To my recent Consulting 101 article I would add the following bullets:

  • Responsiveness is crucial
  • Be there when a client needs you, and your value goes up.  Be reliable, and loyal to those you’ve worked with.

  • Be an integral part of your team
  • Everyone knows eachother virtual or in real life, and are comfortable with the parts they play.  A team that can work together is crucial, whether it’s all fulltime folks, some consultants, some outsourced or wherever they may be.  Each has a role to play, and communication and team work brings it all together.
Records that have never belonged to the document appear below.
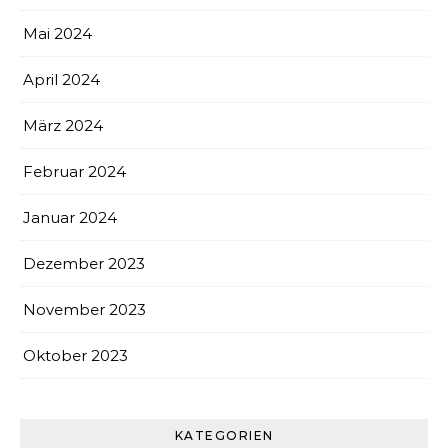
Mai 2024
April 2024
März 2024
Februar 2024
Januar 2024
Dezember 2023
November 2023
Oktober 2023
KATEGORIEN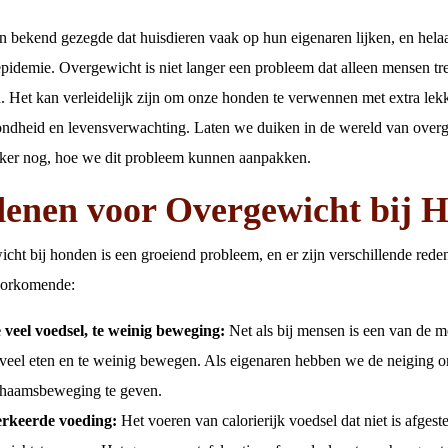
en bekend gezegde dat huisdieren vaak op hun eigenaren lijken, en helaa
epidemie. Overgewicht is niet langer een probleem dat alleen mensen tr
n. Het kan verleidelijk zijn om onze honden te verwennen met extra lek
ndheid en levensverwachting. Laten we duiken in de wereld van overg
jker nog, hoe we dit probleem kunnen aanpakken.
enen voor Overgewicht bij 
cht bij honden is een groeiend probleem, en er zijn verschillende rede
oorkomende:
 veel voedsel, te weinig beweging:
Net als bij mensen is een van de 
 veel eten en te weinig bewegen. Als eigenaren hebben we de neiging o
chaamsbeweging te geven.
rkeerde voeding:
Het voeren van calorierijk voedsel dat niet is afges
  • Have laptop will travel
  • I never turn down a job.  There will be plenty of time for vacations and rest when the dust settles.

  • Don’t break things
  • If there is any doubt in your mind, test, and test again.  Always err on the side of caution.  Check thrice and cut once!  If you haven’t done an operation ten, twenty or fifty times before, experiment a few more times with options to be sure.  And most importantly, if you don’t login to the systems you’re working on regularly, you better make damn sure you’re on the right box, flipping the right switch, and moving the right dials.  With modern internet infrastructure, there are a hundred ways to push the wrong red button!

    CTOs and Directors of Operations take note

  • Small & Nimble wins the day
  • I’ve used this value proposition before when speaking to prospects.  You can hire a big firm, and be a small fish to them.  Small fish means you’re gonna get less attention.  OR you can hire a small firm or contractor.  Then you’ll be a big fish to him or her.  Guess what?  If you’re their big fish, they’re gonna pay extra attention to every move they make, and ensure things don’t break.  They can’t afford mistakes, not to their reputation or their bottom line.  Not like the big boys can.

  • Choose passionate, yet conservative & risk averse operations folks
  • In developers you’re building technology, features, and forging ahead into new solutions.  The role is more to create waves, and break barriers.  How can we enable new business processes and so forth?

    In hiring operations personnel you want stability.  Look for individuals who are more risk averse.  This conservative streak is a countering force.  Ops teams are tasked with that job of bringing a steady state to your business services.  They don’t want to wake up at 2am in the morning.